Hâfız Osman tarzındaki hilyenin muhtelif kısımları şema üzerinde şöyle gösterilebilir:
Bütün eserlerinde dikkate değer hususiyetlerine şâhid olduğumuz Mustafa Râkım’ın Eyüp Sultan’daki Mihr-şâh Türbesi için hazırladığı ve hâlen Türk ve İslâm Eserleri Müzesi’nde muhafaza edilen (nu.2732) hilye şaheserini yıllardır hayranlıkla temâşâ ederdik.
Ben sizlere Mustafa Râkım Efendi’yi birkaç cümleyle nasıl anlatabilirim? diye düşünürken şu cümleler zuhûr etti: Ünye’de doğup İstanbul’daki hattat ağabeyi İsmail Zühdî’nin (ö.1806) himmetiyle yetişti. Hâfız Osman sülüsleri de kendisine rehber oldu; dehâsı sâyesinde celî sülüs hattını ve Padişah tuğralarını öyle bir mertebeye çıkardı ki, hayranlığımız hâlâ sürüp gidiyor.
Otuz beş yıl evvel, koleksiyon sahibi dostum Cenap Yazansoy’un (1914-2014) Haydarpaşa’daki evine ziyâret için gittiğimde, beni hayretlere gark eden ve o âna kadar karşılaşmadığım bir Râkım hilyesi göstermiş, bunun emâneten kendisinde bulunduğunu söylemişti. Türk ve İslâm Eserleri Müzesi’ndeki bilinen hilyenin evsâfını taşımamakla beraber, ortaya yeni çıkan bu ikinci hilyenin benzerine de rastlamamıştık.

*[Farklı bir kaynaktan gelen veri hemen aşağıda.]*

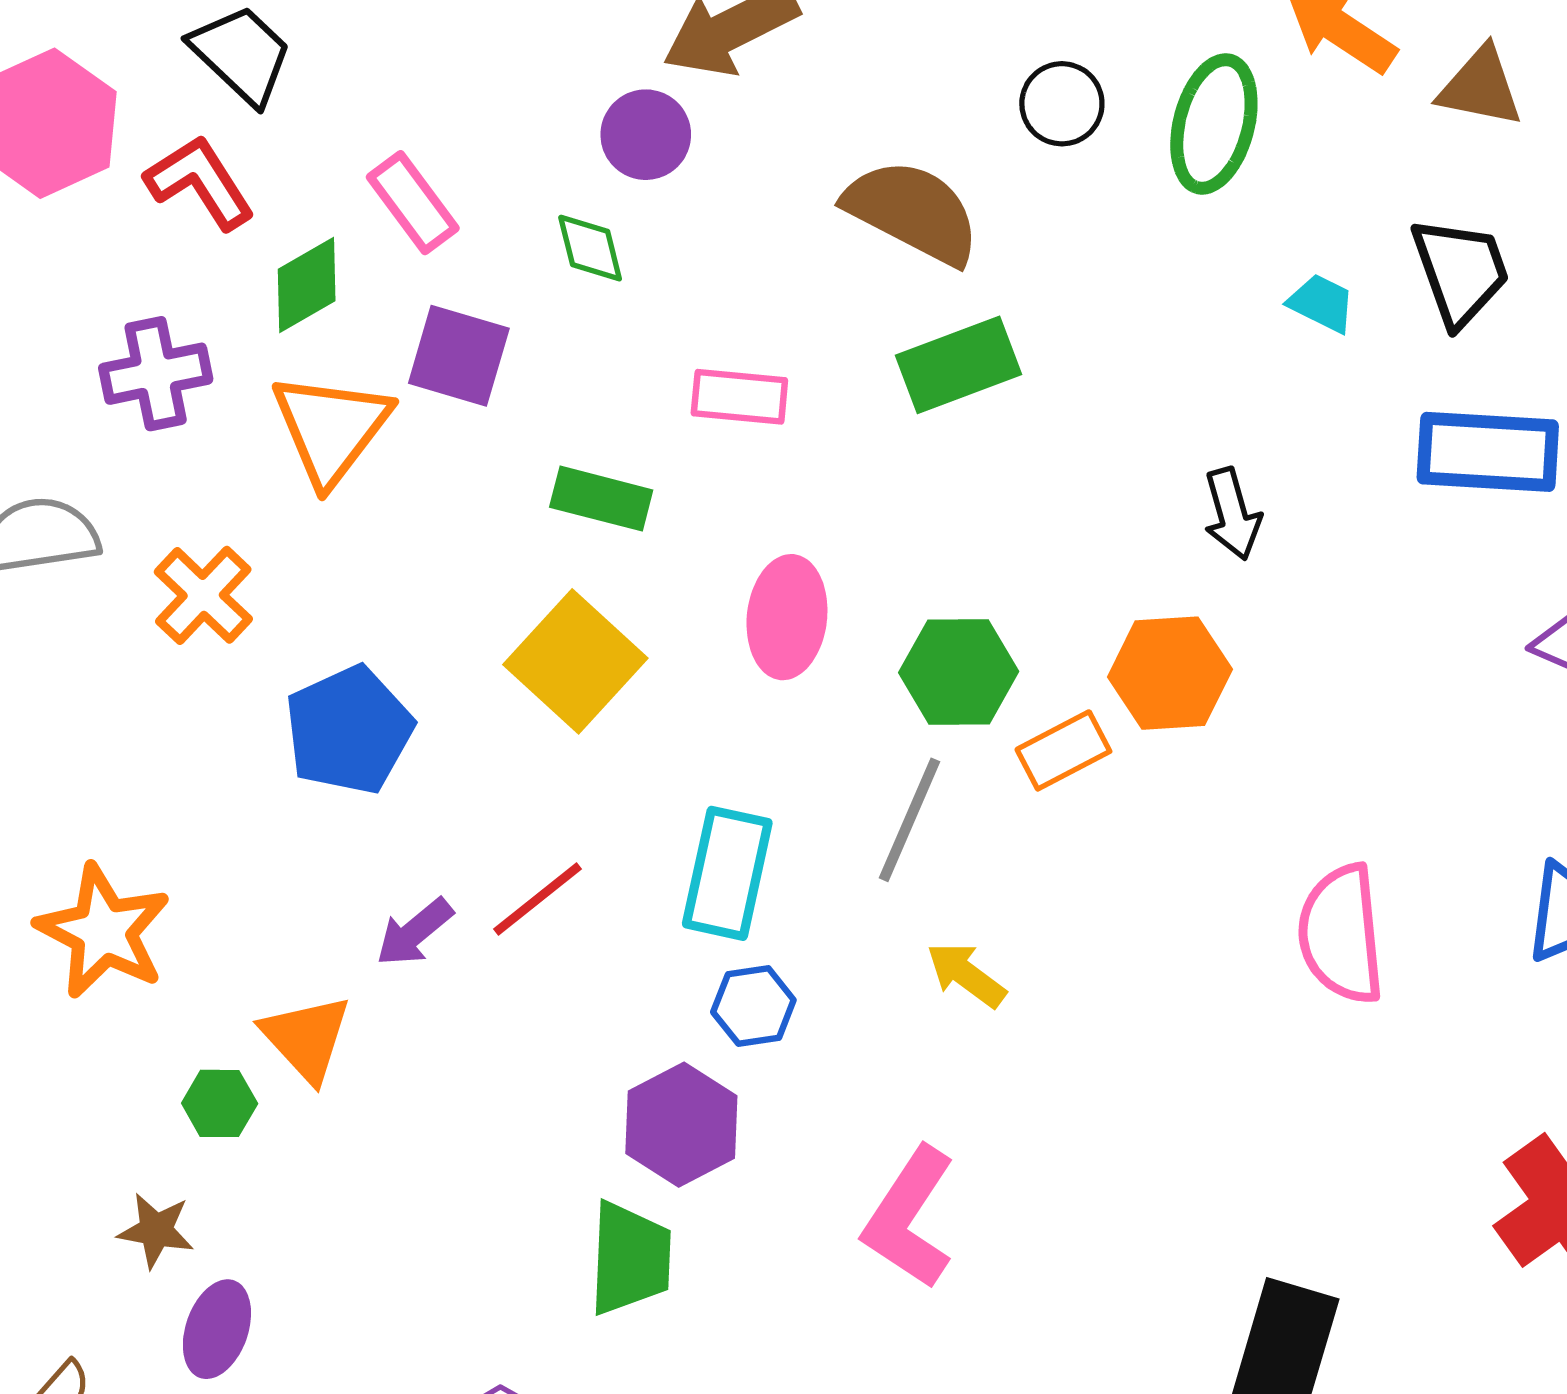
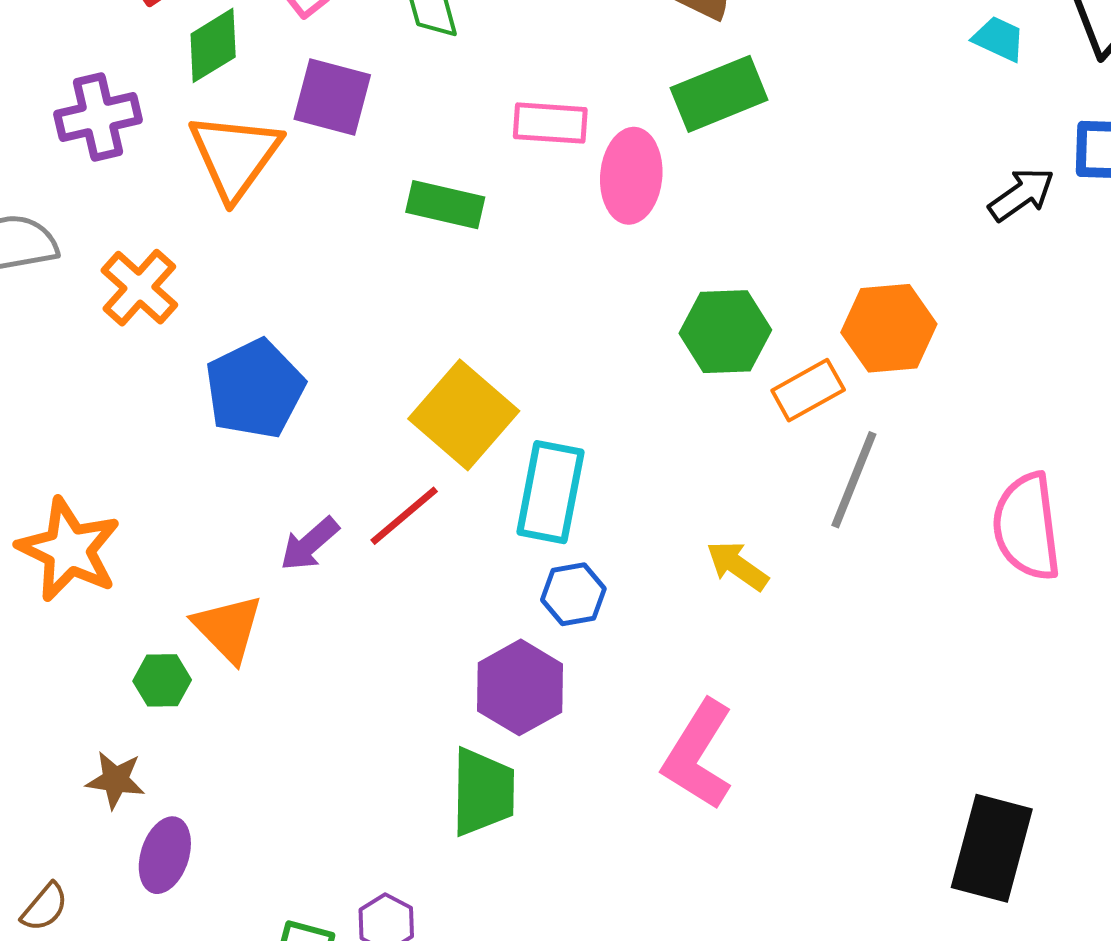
black arrow: (1232, 514) -> (1021, 194), moved, turned -108
pink ellipse: (787, 617) -> (631, 176), moved
yellow square: (575, 661) -> (464, 415), moved
gray line: (910, 820) -> (854, 480), moved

O gün, yanımda fotoğraf makinesi olmadığı için bu şâheserin tesbîti cihetine gidememiştim. Aradan kısa bir müddet geçip de, bu maksadla kapısını tekrar aşındırdığım merhum Cenap Bey, bahse konu hilyenin meraklı bir hanımefendiye intikal ettiğini, bir daha istenmesinin de mümkün olmadığını söyledi. Nasibsizliğime yanarak bu bahsin üzerine sünger çektim.